━━━ Excerpted passage ━━━

    Fingers crossed.  I’ve thought Apple was beginning to target businesses in the past and nothing came of it.  Yes, I know Apple sells a ton to businesses but it isn’t the same.  A Fortune 500 could swap out every iPhone for Samsung and not blink (for example).

    watto_cobraFileMakerFeller
  • Reply 2 of 4
    mcdavemcdave Posts: 1,178member
    Is an intermediary really required?  Apple has taken the cruft out of business tech in conjunction with Jamf.  Still a way to go but much less vendor dependant than MS365.
    watto_cobra
  • Reply 3 of 4
    GeorgeBMacGeorgeBMac Posts: 5,138member
    If Apple is going to keep growing it needs to target businesses, especially small to midsize.  That’s what we’re seeing here, creating a business channel...I hope.

    Recently, we’ve seen a new bug bounty program implemented for MacOS and an increased emphasis on security.  Check.

    The next step is to improve iWork apps and online storage with stronger access controls and sharing capabilities.

    Apple not offering an accounting package isn’t a big deal, but no having mail hosting is a problem.  Yes, they have iCloud email but it needs domain support and archiving capabilities (for legal retention).

    Apple already has iMessage and it’s great for consumers, but businesses need to be able to archive messages also.  Apple already has a Business Chat for iMessage, so they’ve done most of the work... they just need a directory lookup (to find fellow employees, etc.)

    Business accounts are sticky, unlike consumers.  They provide much more predictable revenue...
━━━ Supplied information ━━━
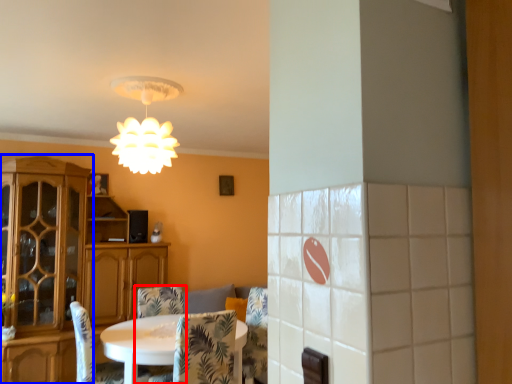
Question: Which object appears closest to the camera in this image, chair (highlighted by a red box) or cabinetry (highlighted by a blue box)?

Choices:
 (A) chair
 (B) cabinetry

Answer: (A)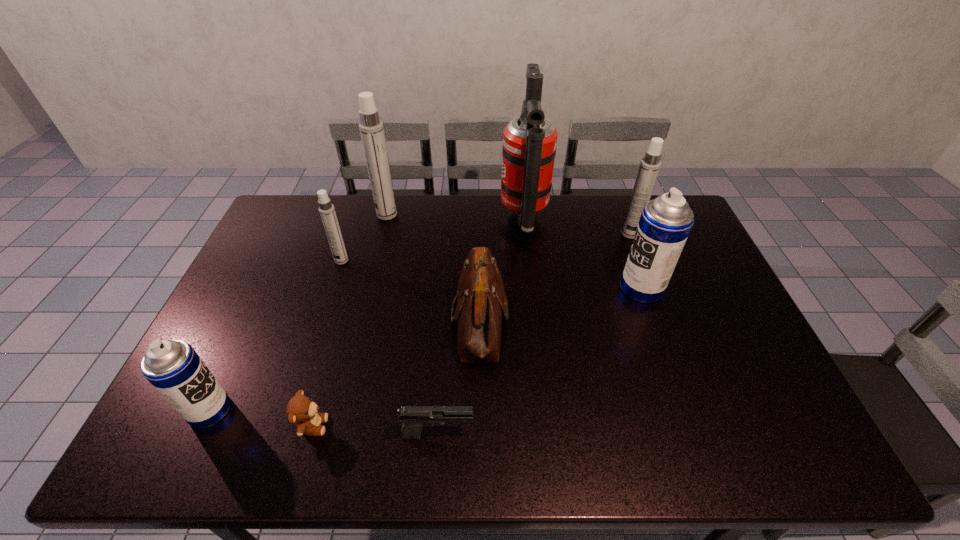
Locate an element on the screen. This screenshot has width=960, height=540. free point between the brown shoulder bag and the farthest aerosol can is located at coordinates (433, 267).

Identify the location of free space between the fourth farthest aerosol can and the nearest aerosol can. This screenshot has width=960, height=540. (425, 349).

The width and height of the screenshot is (960, 540). What are the coordinates of `free point between the teddy bear and the nearest white aerosol can` in the screenshot? It's located at (327, 343).

In order to click on unoccupied area between the red fire extinguisher and the third aerosol can from left to right in this screenshot , I will do `click(456, 216)`.

The image size is (960, 540). Identify the location of empty location between the red fire extinguisher and the rightmost white aerosol can. (577, 226).

Where is `the sixth closest object to the pistol`? the sixth closest object to the pistol is located at coordinates (529, 141).

Identify which object is the closest to the nearest aerosol can. Please provide its 2D coordinates. Your answer should be formatted as a tuple, i.e. [(x, y)], where the tuple contains the x and y coordinates of a point satisfying the conditions above.

[(301, 410)]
━━━
Parts of the exercise –
(a) Answer these about the forum comments on Apple and business customers:
(i) Which phone maker does the first comment say a Fortune 500 could switch every iPhone to?
(ii) Which company does the comment about removing cruft from business tech say Apple has worked with?
(iii) What two things does the comment on mail hosting say iCloud email needs?
(b) Can you continue the forum comments on Apple and business customers, starting right after their last sentence?

Answers for this exercise –
(a)
(i) Samsung
(ii) Jamf
(iii) Domain support and archiving capabilities (for legal retention)

(b)
    If Apple messed up an iPhone release it could wipe out 1/3 of its market cap, and let someone like Samsung eat Apples cake.  If Apple pushes into businesses, Samsung has no way to compete...

    Fingers crossed.  I’ve thought Apple was beginning to target businesses in the past and nothing came of it.  Yes, I know Apple sells a ton to businesses but it isn’t the same.  A Fortune 500 could swap out every iPhone for Samsung and not blink (for example).

    My perception is that Apple thinks of expanding into business / enterprise solutions as not much more than an IT department handing out iPhones, iPads and Macs to employees.

    While that likely works OK in small, graphics oriented businesses employing artists and designers working mostly independently, it isn't going to fly in a Fortune 100 or even 500 corporation.   There IT is charged with controlling and managing costs, access, security and enterprise level systems.  The two paradigms are largely incompatible.  

    As an example:   Back in the 80's my company handed out those new fangled MacIntoshes and put one on every desk -- right beside the green screen terminal or, later, an IBM PC that could work as a green screen terminal.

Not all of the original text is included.